Please count how many lines in the material below contain the word "cookies", and reply with only that number.

[Opening Given data section]

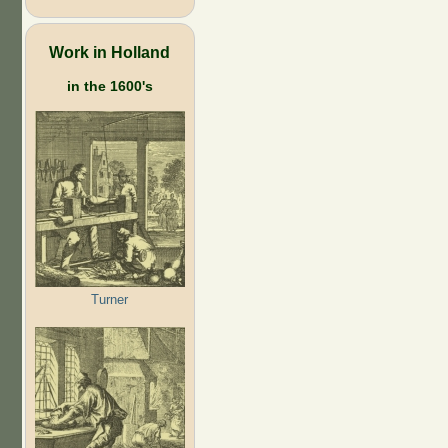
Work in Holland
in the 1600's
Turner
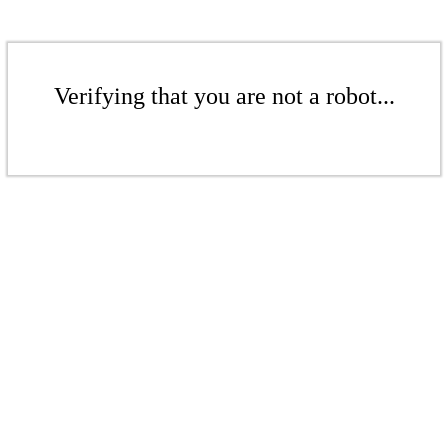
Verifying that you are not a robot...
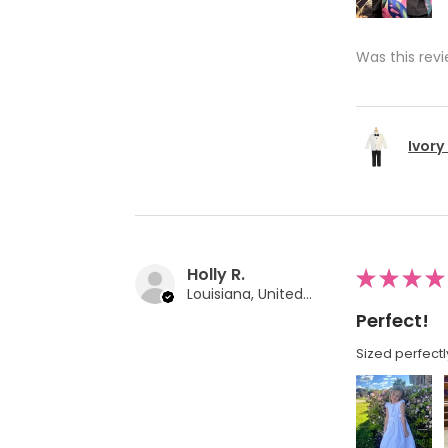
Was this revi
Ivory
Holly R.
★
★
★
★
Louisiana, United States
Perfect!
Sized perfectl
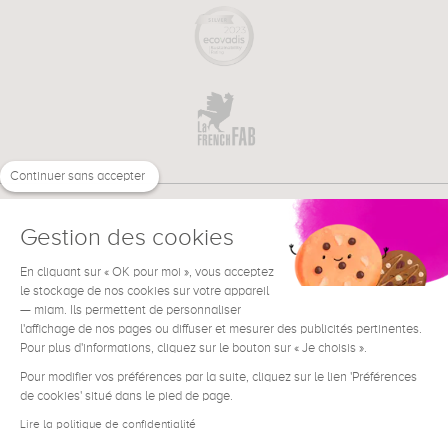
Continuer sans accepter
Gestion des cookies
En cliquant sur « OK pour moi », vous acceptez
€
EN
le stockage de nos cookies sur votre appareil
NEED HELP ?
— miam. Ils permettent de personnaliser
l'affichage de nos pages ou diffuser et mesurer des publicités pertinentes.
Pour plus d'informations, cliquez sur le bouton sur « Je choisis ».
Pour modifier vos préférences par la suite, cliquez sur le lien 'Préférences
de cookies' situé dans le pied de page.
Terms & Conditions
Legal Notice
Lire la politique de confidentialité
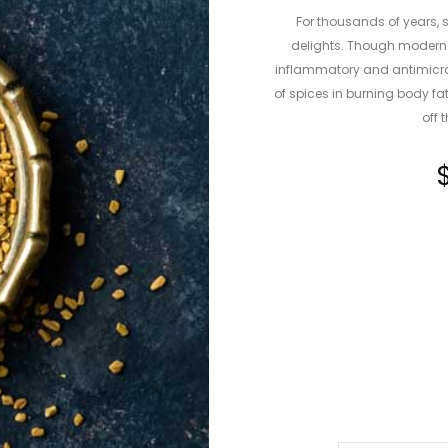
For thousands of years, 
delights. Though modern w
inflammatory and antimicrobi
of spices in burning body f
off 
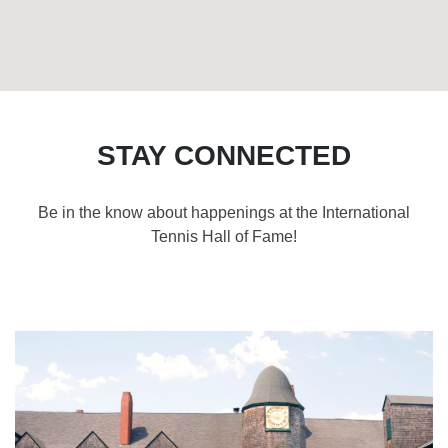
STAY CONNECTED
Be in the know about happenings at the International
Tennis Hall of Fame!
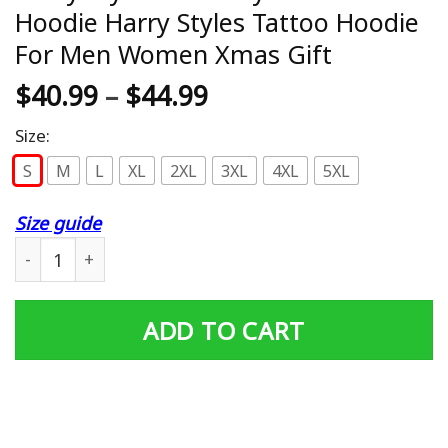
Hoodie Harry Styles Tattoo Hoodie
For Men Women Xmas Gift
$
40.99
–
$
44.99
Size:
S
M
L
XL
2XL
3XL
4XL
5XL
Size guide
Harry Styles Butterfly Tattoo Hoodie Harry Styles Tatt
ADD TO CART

[Closing Given data section]
[Opening Given data section]

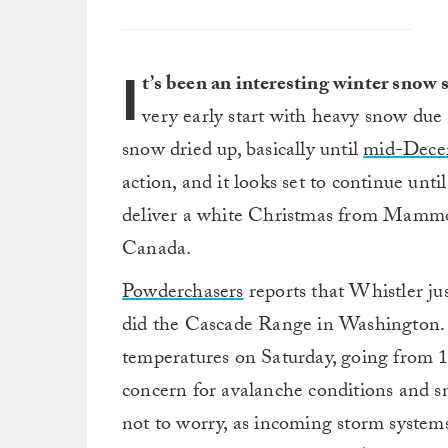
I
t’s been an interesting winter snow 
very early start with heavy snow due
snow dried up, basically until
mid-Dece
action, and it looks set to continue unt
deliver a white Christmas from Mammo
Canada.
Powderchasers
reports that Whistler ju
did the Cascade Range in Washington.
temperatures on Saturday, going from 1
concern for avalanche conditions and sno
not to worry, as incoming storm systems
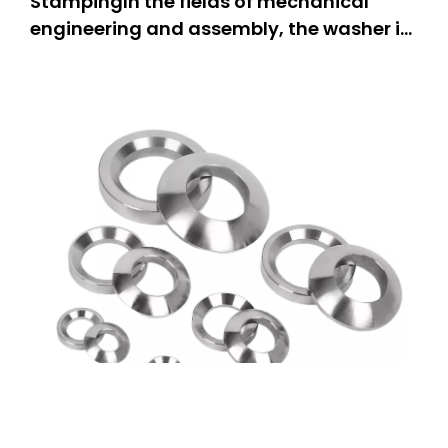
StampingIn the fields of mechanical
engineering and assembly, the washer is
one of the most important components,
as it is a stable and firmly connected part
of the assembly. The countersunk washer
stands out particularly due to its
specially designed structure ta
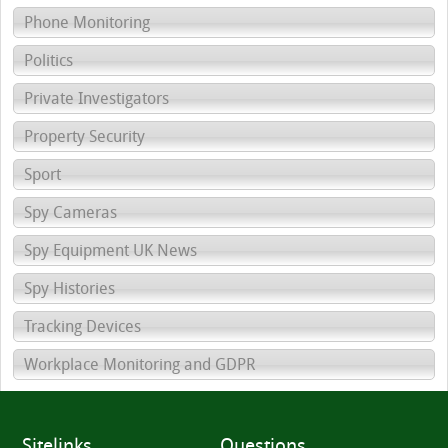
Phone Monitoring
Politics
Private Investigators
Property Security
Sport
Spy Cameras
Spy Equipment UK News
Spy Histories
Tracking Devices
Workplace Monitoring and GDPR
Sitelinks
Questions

[Closing Given data section]

Response to this exercise
3